[Extracted records]
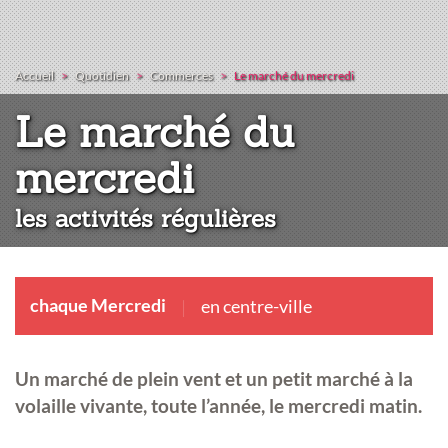
Accueil
Quotidien
Commerces
Le marché du mercredi
Le marché du
:
mercredi
les activités régulières
chaque Mercredi
en centre-ville
Un marché de plein vent et un petit marché à la
volaille vivante, toute l’année, le mercredi matin.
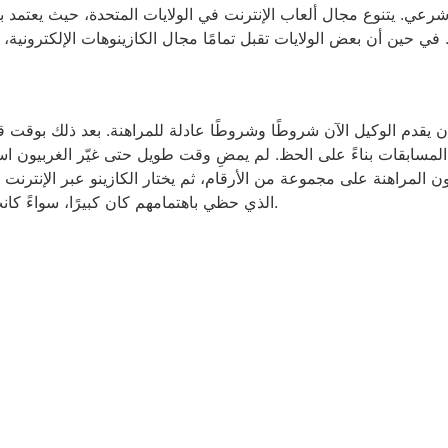
ي. يتنوع مجال ألعاب الإنترنت في الولايات المتحدة، حيث يعتمد بشكل
ن يقدم الوكيل الآن شروطًا وشروطًا عادلة للمراهنة. بعد ذلك بوقت 
مسابقات بناءً على الحظ. لم يمضِ وقت طويل حتى غيّر الغربيون اسم
 المراهنة على مجموعة من الأرقام، ثم يختار الكازينو عبر الإنترنت ا
الذي حظي باهتمامهم كان كبيرًا، سواءً كانت ذكرى سنوية أو أعياد ميلاد أو مناسبات مهمة أخرى.
Un poco de nosotros
Entregamos a nuestros clientes Soluciones Tecnológicas
de acuerdo a sus necesidades, integrando y diseñando
soluciones basadas en plataformas de última generación,
aplicaciones y servicios de ingeniería y soporte.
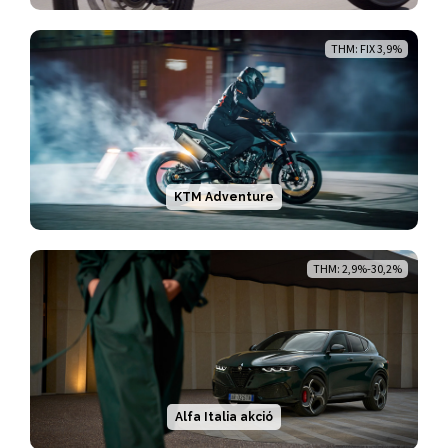
THM: FIX 3,9%
KTM Adventure
THM: 2,9%-30,2%
Alfa Italia akció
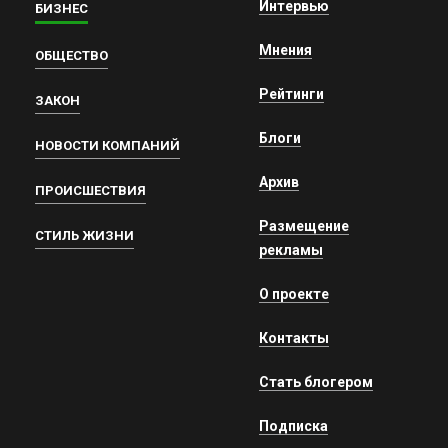
Интервью
БИЗНЕС
Мнения
ОБЩЕСТВО
Рейтинги
ЗАКОН
Блоги
НОВОСТИ КОМПАНИЙ
Архив
ПРОИСШЕСТВИЯ
Размещение
СТИЛЬ ЖИЗНИ
рекламы
О проекте
Контакты
Стать блогером
Подписка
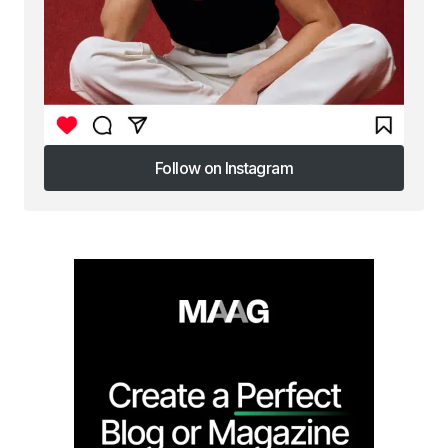
Follow on Instagram
Follow on Instagram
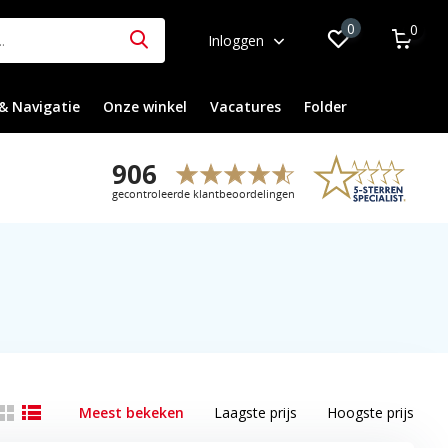
0
0
Inloggen
& Navigatie
Onze winkel
Vacatures
Folder
Meest bekeken
Laagste prijs
Hoogste prijs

Problem statement: Although the records contain pictures, only the text should be copied, exactly as it stands.

Finished exercise:
Accueil
Quotidien
Commerces
Le marché du mercredi
Le marché du
:
mercredi
les activités régulières
chaque Mercredi
en centre-ville
Un marché de plein vent et un petit marché à la
volaille vivante, toute l’année, le mercredi matin.
ي. يتنوع مجال ألعاب الإنترنت في الولايات المتحدة، حيث يعتمد بشكل
ن يقدم الوكيل الآن شروطًا وشروطًا عادلة للمراهنة. بعد ذلك بوقت 
مسابقات بناءً على الحظ. لم يمضِ وقت طويل حتى غيّر الغربيون اسم
 المراهنة على مجموعة من الأرقام، ثم يختار الكازينو عبر الإنترنت ا
الذي حظي باهتمامهم كان كبيرًا، سواءً كانت ذكرى سنوية أو أعياد ميلاد أو مناسبات مهمة أخرى.
Un poco de nosotros
Entregamos a nuestros clientes Soluciones Tecnológicas
de acuerdo a sus necesidades, integrando y diseñando
soluciones basadas en plataformas de última generación,
aplicaciones y servicios de ingeniería y soporte.
THM: FIX 3,9%
KTM Adventure
THM: 2,9%-30,2%
Alfa Italia akció
Интервью
БИЗНЕС
Мнения
ОБЩЕСТВО
Рейтинги
ЗАКОН
Блоги
НОВОСТИ КОМПАНИЙ
Архив
ПРОИСШЕСТВИЯ
Размещение
СТИЛЬ ЖИЗНИ
рекламы
О проекте
Контакты
Стать блогером
Подписка
Follow on Instagram
Follow on Instagram
0
0
Inloggen
& Navigatie
Onze winkel
Vacatures
Folder
Meest bekeken
Laagste prijs
Hoogste prijs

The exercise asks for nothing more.